3. Joel & Clementine (Eternal Sunshine of the Spotless Mind)
I wish you had stayed.
What makes the romance of this on-screen couple so remarkable is its (often painful) realism. While most romances focus on the highs of a relationship and the initial infatuation, this film shows (in a terrifically twisted, convoluted way) the entire thing. No film has more realistically captured the way the end of a relationship feels than this one. The fact that it’s shown from end to beginning is even more effective at capturing that bittersweet feeling. That this one never fails to get me all choked up is why Joel and Clementine get a spot on this list.
2. Walter Neff & Phyllis Dietrichson (Double Indemnity)
I wonder if I know what you mean.
I wonder if you wonder.
For sheer screen-melting chemistry, there is no better on-screen couple that the two leads in Billy Wilder’s Double Indemnity. The dialogue flies fast and dangerously flirtatious, and the things left unspoken even more fatal. Barbara Stanwyck and Fred MacMurray could give lessons in on-screen chemistry in this film. You just can’t help but be drawn to these two when they share a scene. As far as pure chemistry goes, there is no better.

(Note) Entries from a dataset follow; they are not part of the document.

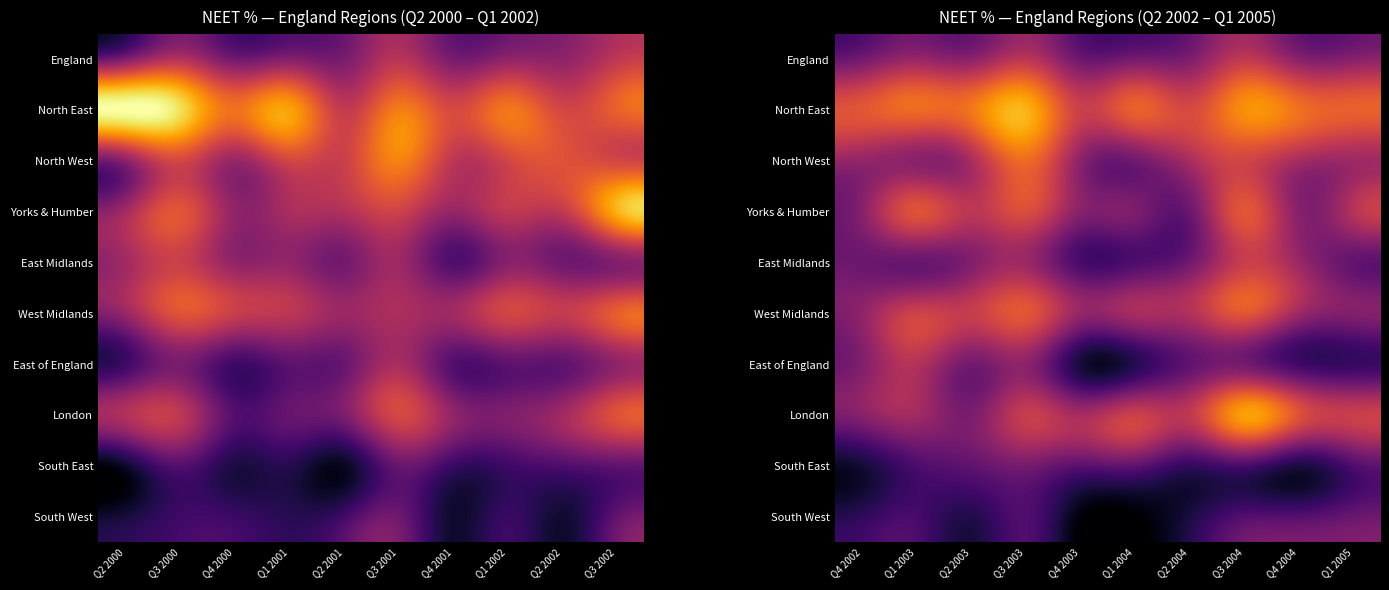

Which series has the widest spread of values?

London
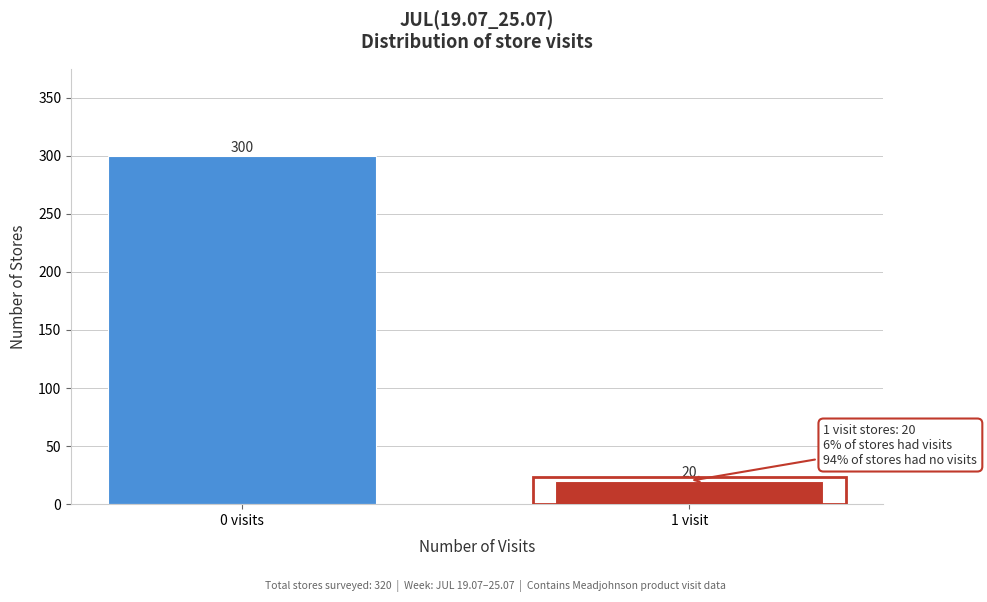

Reading left to right, list all the values displayed in this chart.

300	20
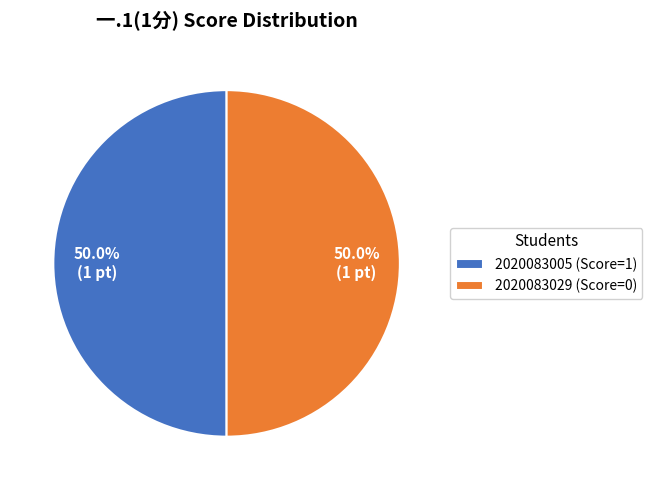

To the nearest percent, what percentage of the pie is 2020083005?

50%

1. C.C. Baxter & Fran Kubelik (The Apartment)
Shut up and deal.
The two characters who make up the greatest on-screen couple never kiss once. There are no declarations of undying love set to swelling music. In fact, one of them spends the majority of the film pining after someone else. But, I think, that’s what makes these two so special. There is a realism at play here, in addition to the sentimentality. This film takes the viewer on a truly bleak journey before finally restoring a sense of faith in humanity. It is quite a ride, but necessary for the characters to grow. As Fran explains late in the movie, “some people take, some people get took.” Baxter and Fran are decidedly in the latter category, and the triumph of the film is the realization that they don’t have to be in either. No movie couple has ever been able to make me feel as deeply as these two, time and time again. For these reasons and so many more that defy expression, C.C. Baxter and Fran Kubelik are the greatest on-screen couple in American film.